Archive for September, 2011

Catholic Pamphlets and practice workflow

Posted on September 27, 2011 in Uncategorized

The Catholic Pamphlets Project has past its first milestone, specifically, practicing with its workflow which included digitizing and making accessible thirty-ish pamphlets in the Libraries’s catalog, “discovery system”, and implementing a text mining interface. This blog posting describes this success in greater detail.

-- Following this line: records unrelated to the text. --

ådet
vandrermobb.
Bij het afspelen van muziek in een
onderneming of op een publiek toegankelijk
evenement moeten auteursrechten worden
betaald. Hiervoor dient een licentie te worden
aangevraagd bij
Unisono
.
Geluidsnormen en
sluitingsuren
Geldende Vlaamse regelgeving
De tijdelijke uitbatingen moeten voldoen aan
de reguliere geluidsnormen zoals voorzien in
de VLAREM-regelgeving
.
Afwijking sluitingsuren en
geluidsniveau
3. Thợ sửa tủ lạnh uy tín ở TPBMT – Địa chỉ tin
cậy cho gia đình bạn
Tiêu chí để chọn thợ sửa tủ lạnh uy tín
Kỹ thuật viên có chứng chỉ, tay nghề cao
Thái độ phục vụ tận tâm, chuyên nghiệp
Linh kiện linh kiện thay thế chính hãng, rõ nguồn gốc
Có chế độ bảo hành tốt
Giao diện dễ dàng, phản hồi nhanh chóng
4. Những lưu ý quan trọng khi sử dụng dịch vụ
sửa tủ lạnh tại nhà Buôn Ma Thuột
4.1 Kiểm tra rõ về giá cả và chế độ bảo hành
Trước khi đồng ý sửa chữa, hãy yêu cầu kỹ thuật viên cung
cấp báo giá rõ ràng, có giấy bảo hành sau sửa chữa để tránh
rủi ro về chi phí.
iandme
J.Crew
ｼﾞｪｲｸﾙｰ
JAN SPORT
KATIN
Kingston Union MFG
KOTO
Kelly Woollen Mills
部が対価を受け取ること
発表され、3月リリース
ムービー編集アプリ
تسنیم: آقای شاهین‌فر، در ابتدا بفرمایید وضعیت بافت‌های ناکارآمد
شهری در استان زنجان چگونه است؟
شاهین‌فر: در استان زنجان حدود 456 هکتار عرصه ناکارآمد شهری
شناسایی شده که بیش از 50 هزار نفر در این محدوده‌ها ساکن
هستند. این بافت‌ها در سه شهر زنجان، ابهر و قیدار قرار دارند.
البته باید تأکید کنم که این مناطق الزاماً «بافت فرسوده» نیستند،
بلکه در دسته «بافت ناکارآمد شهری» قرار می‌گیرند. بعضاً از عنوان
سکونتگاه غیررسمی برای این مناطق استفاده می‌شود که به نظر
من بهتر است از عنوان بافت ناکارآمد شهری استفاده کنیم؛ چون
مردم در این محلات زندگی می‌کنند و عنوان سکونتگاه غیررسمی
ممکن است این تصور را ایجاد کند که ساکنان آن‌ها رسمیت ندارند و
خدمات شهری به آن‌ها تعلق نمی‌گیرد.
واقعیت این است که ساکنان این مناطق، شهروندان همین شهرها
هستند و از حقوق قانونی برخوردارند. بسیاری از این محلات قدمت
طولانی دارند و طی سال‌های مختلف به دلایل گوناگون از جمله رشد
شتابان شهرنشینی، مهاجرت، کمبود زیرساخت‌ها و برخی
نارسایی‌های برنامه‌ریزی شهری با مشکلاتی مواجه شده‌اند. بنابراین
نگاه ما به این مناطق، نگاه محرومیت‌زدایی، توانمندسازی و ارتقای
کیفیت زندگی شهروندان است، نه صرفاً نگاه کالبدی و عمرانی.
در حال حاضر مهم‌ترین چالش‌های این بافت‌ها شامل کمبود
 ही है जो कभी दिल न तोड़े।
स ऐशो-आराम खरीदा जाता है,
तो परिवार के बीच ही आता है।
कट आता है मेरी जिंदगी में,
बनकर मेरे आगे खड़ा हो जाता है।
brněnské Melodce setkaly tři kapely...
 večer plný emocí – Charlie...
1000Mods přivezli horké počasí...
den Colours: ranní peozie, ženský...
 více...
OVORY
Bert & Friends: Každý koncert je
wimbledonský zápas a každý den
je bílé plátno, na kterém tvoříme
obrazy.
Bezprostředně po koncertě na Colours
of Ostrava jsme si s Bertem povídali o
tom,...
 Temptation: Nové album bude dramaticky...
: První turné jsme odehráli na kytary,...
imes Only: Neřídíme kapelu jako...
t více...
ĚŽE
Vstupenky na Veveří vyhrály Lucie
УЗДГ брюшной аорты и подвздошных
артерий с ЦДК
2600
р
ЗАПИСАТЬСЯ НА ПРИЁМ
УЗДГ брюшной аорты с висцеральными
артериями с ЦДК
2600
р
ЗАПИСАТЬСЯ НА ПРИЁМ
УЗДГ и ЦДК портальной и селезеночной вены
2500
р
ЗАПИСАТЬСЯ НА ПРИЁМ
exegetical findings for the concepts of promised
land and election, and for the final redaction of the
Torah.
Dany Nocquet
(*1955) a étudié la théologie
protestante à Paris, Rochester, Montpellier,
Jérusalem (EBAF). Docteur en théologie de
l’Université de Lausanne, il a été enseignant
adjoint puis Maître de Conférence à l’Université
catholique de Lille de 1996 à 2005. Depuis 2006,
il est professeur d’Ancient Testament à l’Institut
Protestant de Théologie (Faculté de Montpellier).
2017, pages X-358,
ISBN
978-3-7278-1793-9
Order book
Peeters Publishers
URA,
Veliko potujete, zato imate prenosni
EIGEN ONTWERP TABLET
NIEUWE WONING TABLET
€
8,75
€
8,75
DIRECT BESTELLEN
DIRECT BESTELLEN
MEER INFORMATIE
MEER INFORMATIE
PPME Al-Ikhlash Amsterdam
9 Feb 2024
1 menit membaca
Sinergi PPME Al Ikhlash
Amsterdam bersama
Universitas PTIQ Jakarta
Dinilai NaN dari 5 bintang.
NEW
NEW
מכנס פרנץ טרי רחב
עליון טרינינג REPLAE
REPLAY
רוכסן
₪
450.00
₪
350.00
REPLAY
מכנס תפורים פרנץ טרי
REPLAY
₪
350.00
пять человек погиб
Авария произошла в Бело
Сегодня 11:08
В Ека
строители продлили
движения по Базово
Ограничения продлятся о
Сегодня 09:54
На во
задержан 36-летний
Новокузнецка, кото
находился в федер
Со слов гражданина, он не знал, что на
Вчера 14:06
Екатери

For the past four months or so a growing number of us have been working on a thing affectionately called the Catholic Pamphlets Project. To one degree or another, these people have included:

Aaron Bales •  Adam Heet •  Denise Massa •  Eileen Laskowski •  Jean McManus •  Julie Arnott •  Lisa Stienbarger •  Lou Jordan •  Mark Dehmlow •  Mary McKeown •  Natalia Lyandres •  Pat Lawton •  Rejesh Balekai •  Rick Johnson •  Robert Fox •  Sherri Jones

Our long-term goal is to digitize the set of 5,000 locally held Catholic pamphlets, save them in the library’s repository, update the catalog and “discovery system” (Primo) to include links to digital versions of the content, and provide rudimentary text mining services against the lot. The short-term goal is/was to apply these processes to 30 of the 5,000 pamphlets. And I am happy to say that as of Wednesday (September 21) we completed our short-term goal.

catalog display

The Hesburgh Libraries owns approximately 5,000 Catholic pamphlets — a set of physically smaller rather than larger publications dating from the early 1800s to the present day. All of these items are located in the Libraries’s Special Collection Department, and all of them have been individually cataloged.

As a part of a university (President’s Circle) grant, we endeavored to scan these documents, convert them into PDF files, save them to our institutional repository, enhance their bibliographic records, make them accessible through our catalog and “discovery system”, and provide text mining services against them. To date we have digitized just less than 400 pamphlets. Each page of each pamphlet has been scanned and saved as a TIFF file. The TIFF files were concatenated, converted into PDF files, and OCR’ed. The sum total of disk space consumed by this content is close to 92GB.

detail display

In order to practice with workflow, we selected about 30 of these pamphlets and enhanced their bibliographic records to denote their digital nature. These enhancements included URLs pointing to PDF versions of the pamphlets as well as URLs pointing to the text mining interfaces. When the enhancements were done we added them to the catalog. Once there they “flowed” to the “discovery system” (Primo). You can see these records from the following URL — http://bit.ly/qcnGNB. At the same time we extracted the plain text from the PDFs and made them accessible via a text mining interface allowing the reader to see what words/phrases are most commonly used in individual pamphlets. The text mining interface also includes a concordance — http://concordance.library.nd.edu/app/. These later services are implemented as a means of demonstrating how library catalogs can evolve from inventory lists to tools for use & understanding.

most frequently used words

While the practice may seem all but trivial, it required about three months of time. Between vacations, conferences, other priorities, and minor glitches the process took more time than originally planned. The biggest glitch was with Internet Explorer. We saved our PDF files in Fedora. Easy. Each PDF file had a URL coming from Fedora which we put into the cataloging records. But alas, Internet Explorer was not able to process the Fedora URLs because: 1) Fedora was not pointing to files but data streams, and/or 2) Fedora was not including an HTTP header called “filename disposition” which includes a file name extension. No other browsers we tested had these limitations. Consequently we (Rob Fox) wrote a bit of middleware taking a URL as input, getting the content from Fedora, and passing it back to the browser. Problem solved. This was a hack for sure. “Thank you, Rob!”

concordance display

We presently have no plans (resources) to digitize the balance of the pamphlets, but it is my personal hope we process (catalog, store, and make accessible via text mining) the remaining 325 pamphlets before Christmas. Wish us luck.